Multi-symplectic Preserving Integrator for the Schr\"{o}dinger Equation with Wave Operator

TL;DR

This paper develops a multisymplectic integrator for the nonlinear Schrödinger equation with wave operator, demonstrating its superior long-term stability and accuracy in conserving physical quantities compared to existing schemes.

Contribution

The paper introduces a new multisymplectic integrator for the Schrödinger equation with wave operator, including novel conservation laws and enhanced long-term numerical stability.

Findings

The integrator accurately preserves multiple conservation laws.

It outperforms energy-preserving schemes in long-term simulations.

Residual mass is lower than in comparable schemes.

Abstract

In the article, we discuss the conservation laws for the nonlinear Schr\"{o}dinger equation with wave operator under multisymplectic integrator (MI).

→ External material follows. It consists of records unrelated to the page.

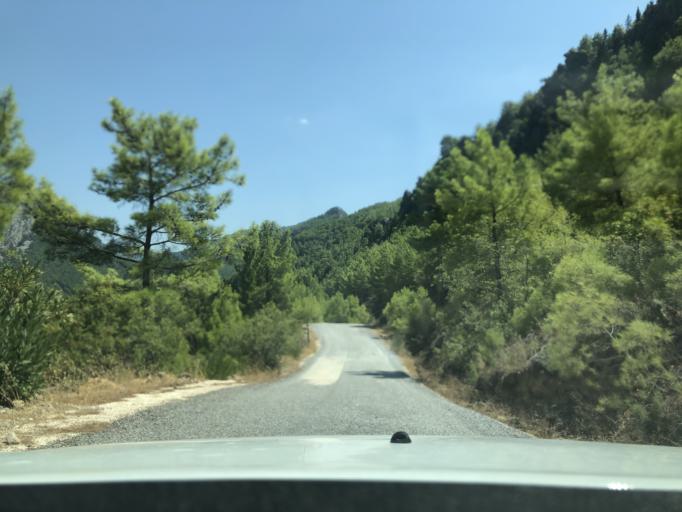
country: TR
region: Antalya
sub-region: Manavgat
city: Manavgat
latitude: 36.9093
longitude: 31.5517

First, the conservation laws of the continuous equation are presented and one of them is new. The multisymplectic structure and MI are constructed for the equation. The discrete conservation laws of the numerical method are analyzed. It is verified that the proposed MI can stably simulate the multisymplectic Hamiltonian system excellent over long-term. It is more accurate than some energy-preserving schemes though they are of the same accuracy. Moreover, the residual of mass is less than energy-preserving schemes under the same mesh partition over long-term.